When he did, the rest of the team quickly bought into his idea and now work concentrated on turning an obscure mathematical theory into a workable structure capable of resisting serious earthquakes. "We took this cellular structure and carved out the structure of our building," explains Carfrae. This was only the start of the process. "There were still lots of questions: how big the bubbles should be? What looks good? What works structurally?"

Arup then tried to draw the whole thing up in a CAD program. "It blew up every computer in our office," laughs Carfrae. Arup had to write its own computer program to carry out the structural analysis. According to Carfrae, simply adding a doorway meant that the whole structure had to change to compensate.

The final stage in the design was physically to model the structure. To do this, Arup used a technique called rapid prototyping; this is a machine that produces a real model from specially prepared CAD drawings. However, the team had to rely on Chinese craftsmanship. "We couldn't draw all the bubbles in time for the rapid prototyping machine, so we sent the simple 2D drawings to China and they built a model faster than the machine," says Carfrae.

Arup put the mathematical model into a CAD program. It blew up every computer in its office

The final result looks highly impressive.

The wall cavity is 3.5 m wide and the cavity forming the roof is 7 m deep. Although there are only two basic types of bubble in the structure, the way they are sliced through at the building's edges makes it appear as if there are 23 differently sized bubbles, which Carfrae says gives it an organic quality (see below).

All this hard work won the consortium the design competition. However, building the Water Cube will not be easy. The theoretical structural solution is elegant but structural realities are complicated. The structure is made up of a series of steel tubes welded to round steel nodes; these vary according to the loads acting upon them, which means there is a huge variety of steel tube and node sizes. There are 24,000 steel members and 12,000 nodes in total.

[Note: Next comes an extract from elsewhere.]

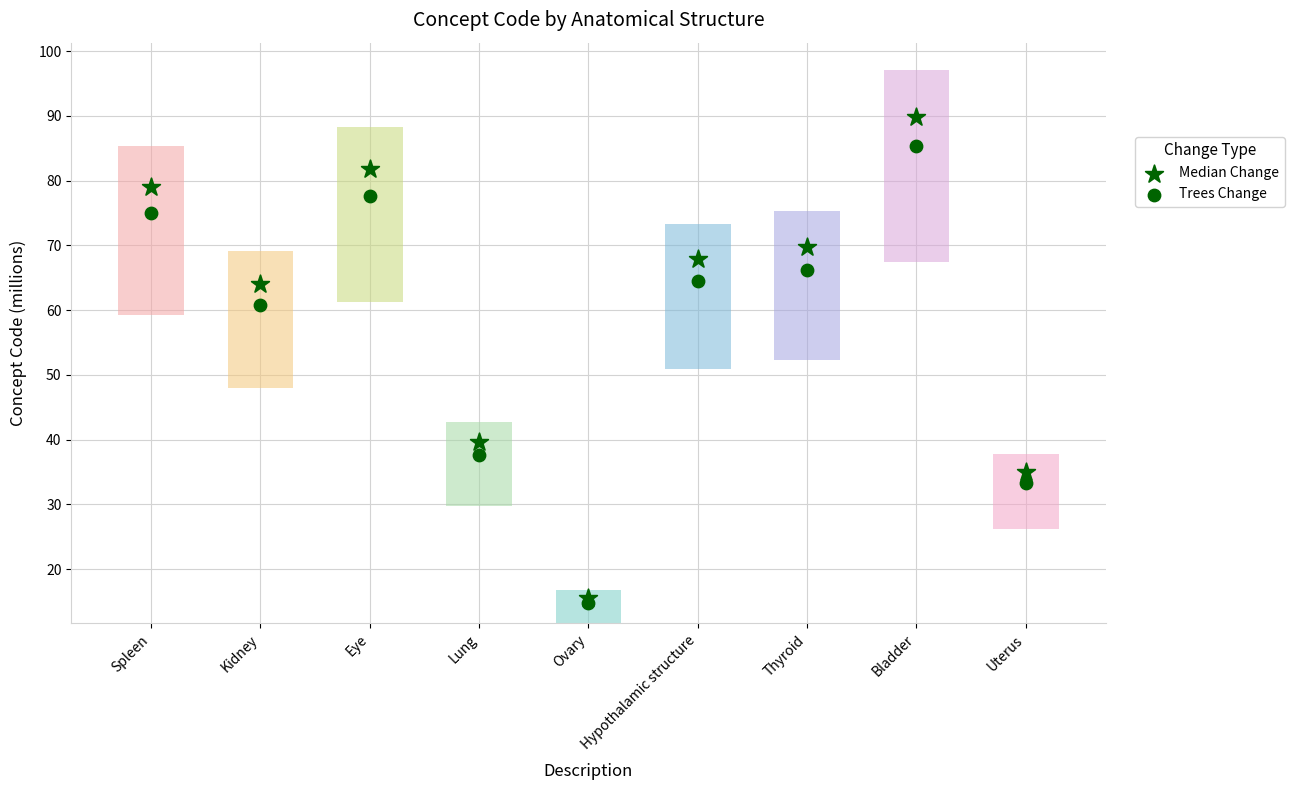

At how many categories does at least one series exceed 43?

6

"There is architectural sophistication from the different tube sizes, this gives elegance to the structure, as the tubes are big where the forces are big, and smaller where the forces are less," says Carfrae. The steel tubes are also beefed up to resist potential earthquakes; indeed, Carfrae says the structure of the building is so strong it could be stood up on its end and retain its shape.

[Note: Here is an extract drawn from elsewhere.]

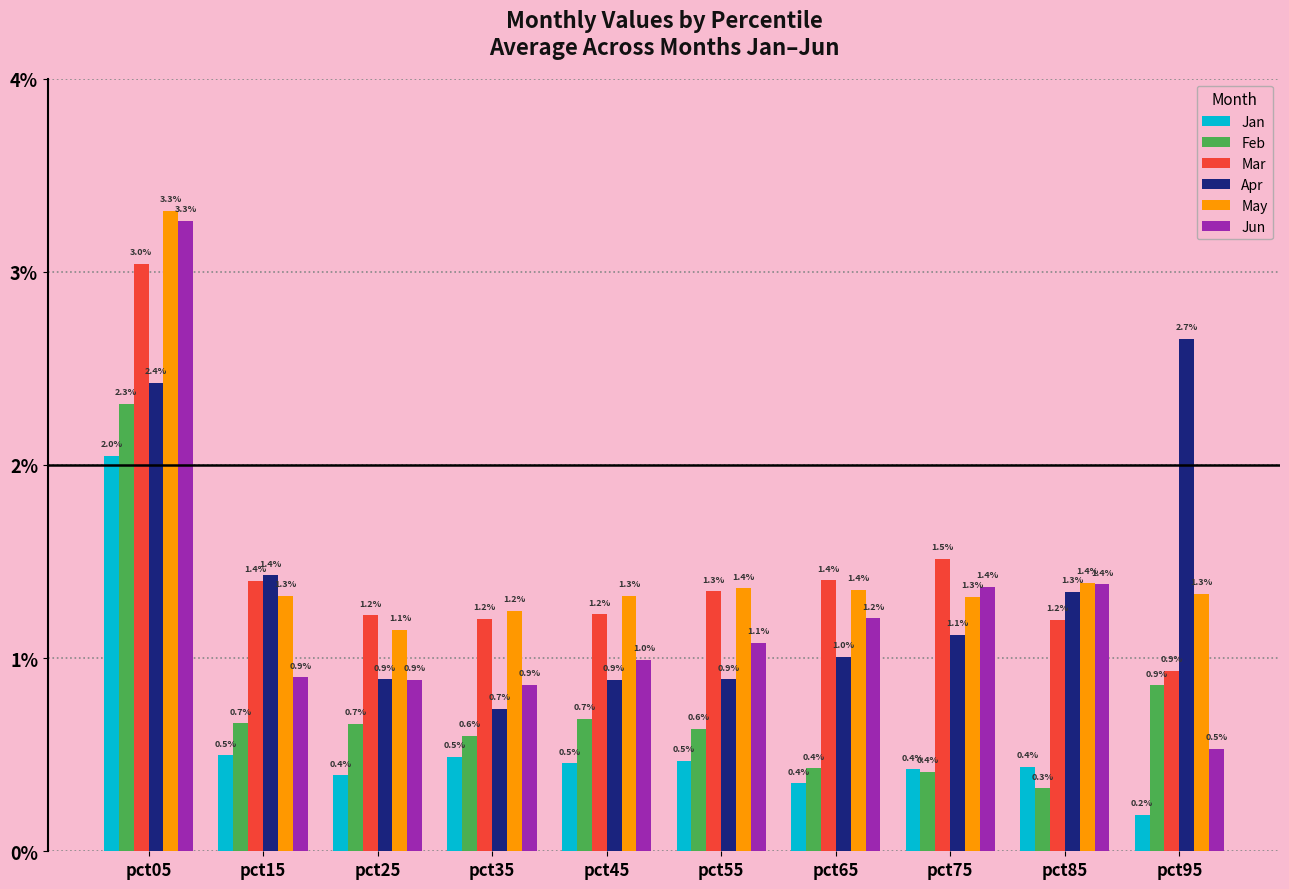

What is the spread (max minus min) of values at pct55?

0.9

In addition to the aesthetic impact, the building envelope also helps to heat the space inside. Originally, the team hoped solar energy would have provided most of the energy needed for the building and pool, but budget constraints meant that the expensive solar shading and heat recovery systems had to be dropped. Even so, 20% of the solar energy falling on the greenhouse-like building is captured, and according to Carfrae this is equivalent to covering the entire roof in photovoltaic panels.

The physics of foam

What is the best way to tightly pack equally sized bubbles together without any gaps in between them? Carfrae found that this problem has been exercising minds for more than 100 years; the 19th-century physicist Lord Kelvin had tried to resolve the problem of how to fill a 3D space with equally sized volumes with the smallest amount of surface area between them. Kelvin’s answer was a 14-sided shape with its faces consisting of eight hexagons and six squares. Other mathematicians have tried to better this ever since.

Carfrae discovered that two Irish professors, Denis Weaire and Robert Phelan of Trinity College Dublin, had come up a better way of packing bubbles together in 1993. Two different 3D shapes of the same volume are needed for this solution. The first is a 12-sided shape called a dodecahedron. Its faces consist of equally sized pentagons. The second shape goes by the name of a tetrakaidecahedron. Its 14 sides consist of two hexagons and 12 pentagons. These two shapes are the basis of the Water Cube’s structure.

To make the bubble sizes appear more varied the arrangement of two 3D shapes has been rotated by 60°. If the bubbles were arranged in rows parallel to the surface, their size would appear repetitive where they are sliced through to form the edge of the building. Angling the bubbles at 60° gives greater variation in bubble size at the surface because the bubbles are sliced at different points.